Congress, in it's infinite wisdom, decided early on that tax rates needed to go up. Within three years of implementing the nations first income tax, they more than doubled the lowest and highest marginal rates. Not satisfied with the additional revenue, the top rate was pushed up to an astonishing 67% on income in excess of $2,000,000 in 1917. In 1916 there were 206 people with incomes of $1,000,000 or more, and as a result of the increase this number fell to 141 in 1917.The very next year,1918, the top tax rate was raised again to 77%, and the amount of income at which the tax was applied was reduced to $1,000,000. The number of people with incomes in excess of $1,000,000 plunged to 67. By 1921, the number of people with incomes over $1,000,000 had fallen to 21.With the number of people reporting $1,000,000 or more in income rapidly disappearing, the congress did what it always does when trying to soak the rich: they lowered the income threshold where the tax began to $200,000 (the top marginal rate was lowered to 56%).
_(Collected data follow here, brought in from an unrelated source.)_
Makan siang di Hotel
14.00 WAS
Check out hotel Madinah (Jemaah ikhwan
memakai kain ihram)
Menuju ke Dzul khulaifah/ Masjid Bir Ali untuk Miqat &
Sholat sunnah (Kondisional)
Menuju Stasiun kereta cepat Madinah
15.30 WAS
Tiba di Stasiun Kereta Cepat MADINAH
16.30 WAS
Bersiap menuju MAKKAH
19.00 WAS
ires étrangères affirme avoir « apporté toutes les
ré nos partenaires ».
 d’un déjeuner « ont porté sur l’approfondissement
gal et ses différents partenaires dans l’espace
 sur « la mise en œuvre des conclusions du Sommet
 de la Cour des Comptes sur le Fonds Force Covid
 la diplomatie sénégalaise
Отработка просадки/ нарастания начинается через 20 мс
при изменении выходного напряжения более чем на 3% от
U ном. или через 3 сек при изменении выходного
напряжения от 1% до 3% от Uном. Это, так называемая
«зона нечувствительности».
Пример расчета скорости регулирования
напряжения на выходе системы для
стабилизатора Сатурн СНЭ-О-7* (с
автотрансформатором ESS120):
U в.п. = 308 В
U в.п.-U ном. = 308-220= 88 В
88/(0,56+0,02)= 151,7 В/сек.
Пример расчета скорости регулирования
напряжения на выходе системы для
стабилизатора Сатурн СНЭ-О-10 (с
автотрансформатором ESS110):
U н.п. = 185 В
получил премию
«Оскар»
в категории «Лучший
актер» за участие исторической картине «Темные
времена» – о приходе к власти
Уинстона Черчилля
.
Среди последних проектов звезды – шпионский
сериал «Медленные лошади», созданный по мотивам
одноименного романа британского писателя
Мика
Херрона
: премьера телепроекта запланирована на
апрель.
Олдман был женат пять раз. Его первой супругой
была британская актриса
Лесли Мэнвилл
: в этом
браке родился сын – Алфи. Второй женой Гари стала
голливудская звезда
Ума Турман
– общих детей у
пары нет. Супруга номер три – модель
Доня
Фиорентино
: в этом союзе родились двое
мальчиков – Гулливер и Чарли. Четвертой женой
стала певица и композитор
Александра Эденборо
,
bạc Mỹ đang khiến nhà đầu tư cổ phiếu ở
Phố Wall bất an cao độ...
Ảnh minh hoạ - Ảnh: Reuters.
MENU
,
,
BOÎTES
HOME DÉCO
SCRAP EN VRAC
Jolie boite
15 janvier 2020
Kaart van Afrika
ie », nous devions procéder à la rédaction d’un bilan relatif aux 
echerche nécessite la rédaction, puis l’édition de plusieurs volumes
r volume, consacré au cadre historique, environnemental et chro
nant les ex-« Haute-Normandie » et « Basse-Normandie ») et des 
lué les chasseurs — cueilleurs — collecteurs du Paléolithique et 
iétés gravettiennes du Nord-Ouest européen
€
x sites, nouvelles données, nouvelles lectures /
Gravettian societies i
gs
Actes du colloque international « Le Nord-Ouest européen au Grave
The tax increases had eliminated nearly 90% of the top earners of the era. Was that really the outcome that Congress had in mind? What Congress never learned is that if you attempt to soak the rich through tax increases the rich go away, and then you have to tax those who aren't rich.
There are many examples where the government tax increase are promoted as being a restoration of fairness, but instead produces outcomes that are injurious to the very people they seek to help. The AMT tax was another example of how Congress was once again going to restore fairness to the tax code by making the rich pay their fair share. This tax law, which was passed in 1969, targeted 150 millionaires who paid no tax due to exemptions and deductions that Congress had put into the tax code. Imagine that Congress was upset that people were taking advantage of the deductions and exemptions that congress had put in the tax code. I guess incentives really do matter. What started out as a tax on the rich has now, nearly 40 years later, turned into a tax trap for the middle class. Apparently the best that Congress can do is to offer a temporary one year fix, year after year.
The Capital Gains Tax, pure and simple, is a Tax on Capitalism. Jack Kemp has been rightly saying for years that you can't have capitalism without capital. When you raise the rate on capital gains you choke off the access to capital for America's entrepreneurs (the folks who produce the bulk of the jobs in this country) and you reduce the amount of revenue the government receives in the form of capital gains taxes. Investors aren't stupid. They won't invest their money if they can't get a return. Nixon proved this again in 1969 when he raised the Capital Gains tax rate to 45%. The number of initial public offerings plummeted throughout the decade of the 70's. In 1969, 1298 companies completed initial public offerings. By 1978, that number had dropped to 18. No wonder the 70's didn't produce any new "go go" companies. They didn't produce any new companies. The Dow Jone Average, which started the decade at 744, ended the decade at 806. How much revenue do you think the capital gains tax generated?
Once again, we are hearing that tax rates on the rich need to be raised so that we can spread the wealth around. There is that fairness thing again. Get a firm grip on your wallet because it won't be any different this time! When the the top income earners are once again punished by the tax code, they and their tax revenue will disappear, just like last time and the time before that. The government will once again move further down the income ladder in search of the revenue they desire. The only difference is that this time it will happen faster, because now the rich are not folks who earn $10,000,000. They are folks who earn $250,000 or $200,000 or $150,000or $120,000. They are you and me!